Provided data below:
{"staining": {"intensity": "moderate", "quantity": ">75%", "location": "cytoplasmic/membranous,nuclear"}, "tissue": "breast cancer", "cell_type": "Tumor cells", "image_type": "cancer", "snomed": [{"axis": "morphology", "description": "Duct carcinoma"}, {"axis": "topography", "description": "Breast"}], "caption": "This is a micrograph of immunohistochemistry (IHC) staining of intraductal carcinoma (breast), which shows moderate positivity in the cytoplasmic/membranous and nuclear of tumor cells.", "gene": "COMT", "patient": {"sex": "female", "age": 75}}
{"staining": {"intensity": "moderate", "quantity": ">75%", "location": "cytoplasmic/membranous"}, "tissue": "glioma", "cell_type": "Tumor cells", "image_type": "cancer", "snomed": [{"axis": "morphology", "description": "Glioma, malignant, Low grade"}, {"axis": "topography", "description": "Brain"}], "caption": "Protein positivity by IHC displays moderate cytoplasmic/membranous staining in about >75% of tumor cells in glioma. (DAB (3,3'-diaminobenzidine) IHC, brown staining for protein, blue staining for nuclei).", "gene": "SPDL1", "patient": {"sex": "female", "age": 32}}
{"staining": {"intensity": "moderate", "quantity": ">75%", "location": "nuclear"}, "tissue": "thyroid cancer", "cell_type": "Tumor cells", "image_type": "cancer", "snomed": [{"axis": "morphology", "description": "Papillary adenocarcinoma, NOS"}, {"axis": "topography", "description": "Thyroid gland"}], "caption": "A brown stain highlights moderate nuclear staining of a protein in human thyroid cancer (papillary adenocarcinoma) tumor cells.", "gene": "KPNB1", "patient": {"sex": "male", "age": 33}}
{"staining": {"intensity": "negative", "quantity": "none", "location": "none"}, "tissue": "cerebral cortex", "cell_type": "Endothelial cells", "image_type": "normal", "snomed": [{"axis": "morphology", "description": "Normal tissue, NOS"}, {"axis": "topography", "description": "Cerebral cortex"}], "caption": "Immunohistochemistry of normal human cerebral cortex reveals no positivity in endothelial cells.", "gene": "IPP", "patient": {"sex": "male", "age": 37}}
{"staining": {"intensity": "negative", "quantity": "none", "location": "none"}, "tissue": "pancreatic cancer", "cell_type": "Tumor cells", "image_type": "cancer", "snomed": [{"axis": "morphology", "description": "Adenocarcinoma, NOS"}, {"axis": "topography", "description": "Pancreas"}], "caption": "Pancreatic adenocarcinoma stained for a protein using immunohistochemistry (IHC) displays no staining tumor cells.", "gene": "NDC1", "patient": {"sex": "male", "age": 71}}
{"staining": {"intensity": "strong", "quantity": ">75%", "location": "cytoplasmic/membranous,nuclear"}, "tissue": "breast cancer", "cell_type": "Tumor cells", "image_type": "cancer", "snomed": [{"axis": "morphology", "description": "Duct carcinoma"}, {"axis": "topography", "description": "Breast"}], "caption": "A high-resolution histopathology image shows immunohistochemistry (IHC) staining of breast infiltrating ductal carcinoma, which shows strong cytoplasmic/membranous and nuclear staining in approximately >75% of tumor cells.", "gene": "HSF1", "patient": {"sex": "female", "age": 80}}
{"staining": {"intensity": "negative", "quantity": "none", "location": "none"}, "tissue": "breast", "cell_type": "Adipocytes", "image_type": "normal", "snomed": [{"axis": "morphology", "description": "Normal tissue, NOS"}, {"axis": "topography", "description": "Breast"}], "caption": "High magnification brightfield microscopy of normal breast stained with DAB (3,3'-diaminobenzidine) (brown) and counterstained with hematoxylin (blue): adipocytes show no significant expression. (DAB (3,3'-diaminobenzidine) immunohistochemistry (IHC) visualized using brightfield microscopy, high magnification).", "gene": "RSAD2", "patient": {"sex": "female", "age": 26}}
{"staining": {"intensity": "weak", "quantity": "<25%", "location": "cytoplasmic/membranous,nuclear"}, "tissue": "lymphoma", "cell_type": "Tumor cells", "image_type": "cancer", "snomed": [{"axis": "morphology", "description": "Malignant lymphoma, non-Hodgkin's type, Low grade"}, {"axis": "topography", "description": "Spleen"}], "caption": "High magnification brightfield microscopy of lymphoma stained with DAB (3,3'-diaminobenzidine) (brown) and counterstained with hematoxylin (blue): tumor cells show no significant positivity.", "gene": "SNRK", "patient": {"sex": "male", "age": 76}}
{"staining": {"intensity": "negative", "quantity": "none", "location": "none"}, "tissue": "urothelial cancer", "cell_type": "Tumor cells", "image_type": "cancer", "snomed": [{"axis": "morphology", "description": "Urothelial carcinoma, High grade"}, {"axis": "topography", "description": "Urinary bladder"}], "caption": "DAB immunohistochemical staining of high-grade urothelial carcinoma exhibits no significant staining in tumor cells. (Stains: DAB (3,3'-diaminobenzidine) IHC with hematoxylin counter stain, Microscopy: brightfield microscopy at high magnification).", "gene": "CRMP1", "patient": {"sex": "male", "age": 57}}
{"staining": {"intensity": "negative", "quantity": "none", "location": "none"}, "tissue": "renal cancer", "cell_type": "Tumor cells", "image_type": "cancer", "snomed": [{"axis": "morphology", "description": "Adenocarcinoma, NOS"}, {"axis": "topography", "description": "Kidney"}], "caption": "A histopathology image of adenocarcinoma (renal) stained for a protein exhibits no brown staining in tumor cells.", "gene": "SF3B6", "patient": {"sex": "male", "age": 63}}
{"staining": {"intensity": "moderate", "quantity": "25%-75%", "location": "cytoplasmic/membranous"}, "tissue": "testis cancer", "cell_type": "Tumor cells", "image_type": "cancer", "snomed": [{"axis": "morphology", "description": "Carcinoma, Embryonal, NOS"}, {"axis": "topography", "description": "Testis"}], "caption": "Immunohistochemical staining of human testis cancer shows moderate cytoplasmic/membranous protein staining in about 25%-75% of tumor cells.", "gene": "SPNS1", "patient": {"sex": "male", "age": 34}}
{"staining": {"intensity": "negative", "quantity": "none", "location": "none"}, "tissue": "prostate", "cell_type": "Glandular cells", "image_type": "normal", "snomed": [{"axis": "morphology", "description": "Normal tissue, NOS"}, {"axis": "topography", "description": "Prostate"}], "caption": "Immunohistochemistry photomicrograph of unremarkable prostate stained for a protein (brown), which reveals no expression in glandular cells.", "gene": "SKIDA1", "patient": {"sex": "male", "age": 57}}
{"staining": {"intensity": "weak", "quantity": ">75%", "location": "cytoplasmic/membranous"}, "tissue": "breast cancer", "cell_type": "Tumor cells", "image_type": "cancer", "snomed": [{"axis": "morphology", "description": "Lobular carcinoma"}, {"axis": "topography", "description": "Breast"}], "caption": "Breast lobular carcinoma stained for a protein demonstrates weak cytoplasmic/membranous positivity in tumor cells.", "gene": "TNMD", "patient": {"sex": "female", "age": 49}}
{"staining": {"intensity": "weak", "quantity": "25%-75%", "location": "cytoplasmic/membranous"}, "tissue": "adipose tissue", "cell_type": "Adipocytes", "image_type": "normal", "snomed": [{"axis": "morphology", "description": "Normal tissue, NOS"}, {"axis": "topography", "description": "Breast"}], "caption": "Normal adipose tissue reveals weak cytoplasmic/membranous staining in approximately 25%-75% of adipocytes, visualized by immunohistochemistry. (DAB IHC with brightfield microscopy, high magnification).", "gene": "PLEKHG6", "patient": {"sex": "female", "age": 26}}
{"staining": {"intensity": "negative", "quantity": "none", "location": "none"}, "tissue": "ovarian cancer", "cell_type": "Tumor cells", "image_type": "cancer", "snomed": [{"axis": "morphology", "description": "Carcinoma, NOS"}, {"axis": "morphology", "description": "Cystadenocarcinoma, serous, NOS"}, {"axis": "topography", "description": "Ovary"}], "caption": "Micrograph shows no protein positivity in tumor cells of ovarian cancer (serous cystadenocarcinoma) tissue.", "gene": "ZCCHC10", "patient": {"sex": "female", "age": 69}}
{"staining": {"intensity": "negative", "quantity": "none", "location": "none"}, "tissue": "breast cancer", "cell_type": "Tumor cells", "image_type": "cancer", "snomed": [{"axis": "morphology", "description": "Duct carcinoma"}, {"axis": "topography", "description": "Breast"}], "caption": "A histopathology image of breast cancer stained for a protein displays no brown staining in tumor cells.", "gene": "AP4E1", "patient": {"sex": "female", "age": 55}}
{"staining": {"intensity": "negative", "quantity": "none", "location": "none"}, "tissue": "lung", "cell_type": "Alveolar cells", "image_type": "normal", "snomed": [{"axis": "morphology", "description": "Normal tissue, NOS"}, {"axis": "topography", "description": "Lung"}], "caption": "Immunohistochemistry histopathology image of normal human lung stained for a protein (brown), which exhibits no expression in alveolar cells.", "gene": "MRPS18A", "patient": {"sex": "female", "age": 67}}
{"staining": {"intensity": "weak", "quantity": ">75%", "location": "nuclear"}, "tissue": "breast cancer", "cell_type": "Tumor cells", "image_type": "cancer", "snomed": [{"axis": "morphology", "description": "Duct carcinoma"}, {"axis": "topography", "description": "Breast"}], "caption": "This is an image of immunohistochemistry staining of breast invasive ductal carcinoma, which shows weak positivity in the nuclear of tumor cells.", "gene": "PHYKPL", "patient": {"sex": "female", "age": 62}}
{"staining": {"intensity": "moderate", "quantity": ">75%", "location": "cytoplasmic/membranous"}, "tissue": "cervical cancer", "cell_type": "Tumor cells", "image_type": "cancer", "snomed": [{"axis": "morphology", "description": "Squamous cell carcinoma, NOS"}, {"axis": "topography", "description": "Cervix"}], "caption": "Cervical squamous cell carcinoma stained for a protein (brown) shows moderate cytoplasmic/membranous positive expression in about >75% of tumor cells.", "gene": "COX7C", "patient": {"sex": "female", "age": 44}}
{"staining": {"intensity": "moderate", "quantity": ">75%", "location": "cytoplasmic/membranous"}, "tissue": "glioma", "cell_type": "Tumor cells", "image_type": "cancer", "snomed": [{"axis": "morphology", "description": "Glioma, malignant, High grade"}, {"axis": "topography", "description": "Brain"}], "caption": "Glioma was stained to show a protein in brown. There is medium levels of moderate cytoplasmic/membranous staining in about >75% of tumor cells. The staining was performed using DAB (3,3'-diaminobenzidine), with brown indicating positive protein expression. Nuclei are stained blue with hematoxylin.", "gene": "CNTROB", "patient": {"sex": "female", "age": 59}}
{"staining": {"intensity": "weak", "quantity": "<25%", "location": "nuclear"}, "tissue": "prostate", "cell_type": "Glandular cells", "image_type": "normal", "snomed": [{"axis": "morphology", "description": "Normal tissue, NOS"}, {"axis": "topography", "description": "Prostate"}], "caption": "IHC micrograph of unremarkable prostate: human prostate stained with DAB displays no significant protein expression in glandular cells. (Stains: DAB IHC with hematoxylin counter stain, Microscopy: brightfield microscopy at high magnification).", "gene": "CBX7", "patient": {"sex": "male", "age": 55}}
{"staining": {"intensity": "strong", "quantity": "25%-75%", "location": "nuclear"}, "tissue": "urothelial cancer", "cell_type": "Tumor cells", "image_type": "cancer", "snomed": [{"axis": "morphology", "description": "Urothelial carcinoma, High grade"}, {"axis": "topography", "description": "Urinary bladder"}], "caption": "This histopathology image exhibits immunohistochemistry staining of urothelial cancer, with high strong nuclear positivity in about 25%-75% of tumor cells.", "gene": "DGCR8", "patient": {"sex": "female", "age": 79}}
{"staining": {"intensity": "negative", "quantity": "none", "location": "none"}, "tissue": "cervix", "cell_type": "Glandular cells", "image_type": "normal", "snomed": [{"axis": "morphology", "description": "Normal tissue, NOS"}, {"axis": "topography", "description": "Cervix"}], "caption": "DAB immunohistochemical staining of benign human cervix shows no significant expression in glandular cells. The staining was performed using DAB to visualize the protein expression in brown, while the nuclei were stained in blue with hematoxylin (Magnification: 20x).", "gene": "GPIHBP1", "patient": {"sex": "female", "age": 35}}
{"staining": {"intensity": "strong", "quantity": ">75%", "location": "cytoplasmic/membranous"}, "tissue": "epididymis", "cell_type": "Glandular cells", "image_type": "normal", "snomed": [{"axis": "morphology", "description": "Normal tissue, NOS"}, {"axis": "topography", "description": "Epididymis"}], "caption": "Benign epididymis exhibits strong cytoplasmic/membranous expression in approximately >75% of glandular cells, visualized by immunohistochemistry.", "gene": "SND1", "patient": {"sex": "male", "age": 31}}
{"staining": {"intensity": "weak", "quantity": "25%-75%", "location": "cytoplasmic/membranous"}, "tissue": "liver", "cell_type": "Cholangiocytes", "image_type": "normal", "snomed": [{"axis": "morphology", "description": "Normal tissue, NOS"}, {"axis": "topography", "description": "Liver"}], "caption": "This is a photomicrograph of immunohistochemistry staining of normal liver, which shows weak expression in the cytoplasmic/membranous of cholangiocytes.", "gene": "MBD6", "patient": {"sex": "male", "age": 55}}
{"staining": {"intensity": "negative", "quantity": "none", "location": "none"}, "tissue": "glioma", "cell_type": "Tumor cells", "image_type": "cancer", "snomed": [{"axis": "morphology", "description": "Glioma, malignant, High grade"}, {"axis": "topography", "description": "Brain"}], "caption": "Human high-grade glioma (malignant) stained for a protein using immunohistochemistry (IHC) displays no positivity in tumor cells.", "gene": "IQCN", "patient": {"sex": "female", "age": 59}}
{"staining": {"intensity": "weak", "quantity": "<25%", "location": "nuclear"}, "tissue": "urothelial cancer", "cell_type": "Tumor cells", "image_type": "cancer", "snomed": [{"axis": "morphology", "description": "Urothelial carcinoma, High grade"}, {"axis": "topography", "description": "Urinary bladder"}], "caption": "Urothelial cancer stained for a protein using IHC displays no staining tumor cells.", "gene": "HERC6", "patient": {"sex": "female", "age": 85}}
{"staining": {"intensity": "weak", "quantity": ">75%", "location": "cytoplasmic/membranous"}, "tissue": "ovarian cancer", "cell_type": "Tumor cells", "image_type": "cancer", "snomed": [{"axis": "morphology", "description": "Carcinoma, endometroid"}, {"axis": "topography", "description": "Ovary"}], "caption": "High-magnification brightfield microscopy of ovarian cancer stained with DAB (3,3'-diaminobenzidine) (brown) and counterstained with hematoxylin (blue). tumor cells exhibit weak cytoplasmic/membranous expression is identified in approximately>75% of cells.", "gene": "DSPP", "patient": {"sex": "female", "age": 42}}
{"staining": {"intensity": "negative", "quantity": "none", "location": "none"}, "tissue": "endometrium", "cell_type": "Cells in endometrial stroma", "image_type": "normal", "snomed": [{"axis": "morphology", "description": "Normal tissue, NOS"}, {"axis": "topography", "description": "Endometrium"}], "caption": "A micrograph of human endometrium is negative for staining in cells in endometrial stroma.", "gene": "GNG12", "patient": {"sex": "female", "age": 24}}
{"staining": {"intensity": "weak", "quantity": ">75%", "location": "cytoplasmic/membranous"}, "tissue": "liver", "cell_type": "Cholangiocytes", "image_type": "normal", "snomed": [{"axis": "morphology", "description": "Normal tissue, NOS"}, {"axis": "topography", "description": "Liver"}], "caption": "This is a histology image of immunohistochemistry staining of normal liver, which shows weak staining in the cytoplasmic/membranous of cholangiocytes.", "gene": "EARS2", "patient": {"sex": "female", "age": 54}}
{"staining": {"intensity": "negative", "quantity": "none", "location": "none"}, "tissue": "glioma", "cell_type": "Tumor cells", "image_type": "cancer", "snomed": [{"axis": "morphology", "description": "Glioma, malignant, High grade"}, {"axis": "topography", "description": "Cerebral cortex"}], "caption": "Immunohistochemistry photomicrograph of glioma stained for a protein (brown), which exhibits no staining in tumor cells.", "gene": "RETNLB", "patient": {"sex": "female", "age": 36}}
End of Provided data.
→ What the exercise asks:
Out of the listing above, reproduce exactly the lines from the one with "image of adenocarcinoma" up to and including the one with "staining of human".

→ Answer box:
{"staining": {"intensity": "negative", "quantity": "none", "location": "none"}, "tissue": "renal cancer", "cell_type": "Tumor cells", "image_type": "cancer", "snomed": [{"axis": "morphology", "description": "Adenocarcinoma, NOS"}, {"axis": "topography", "description": "Kidney"}], "caption": "A histopathology image of adenocarcinoma (renal) stained for a protein exhibits no brown staining in tumor cells.", "gene": "SF3B6", "patient": {"sex": "male", "age": 63}}
{"staining": {"intensity": "moderate", "quantity": "25%-75%", "location": "cytoplasmic/membranous"}, "tissue": "testis cancer", "cell_type": "Tumor cells", "image_type": "cancer", "snomed": [{"axis": "morphology", "description": "Carcinoma, Embryonal, NOS"}, {"axis": "topography", "description": "Testis"}], "caption": "Immunohistochemical staining of human testis cancer shows moderate cytoplasmic/membranous protein staining in about 25%-75% of tumor cells.", "gene": "SPNS1", "patient": {"sex": "male", "age": 34}}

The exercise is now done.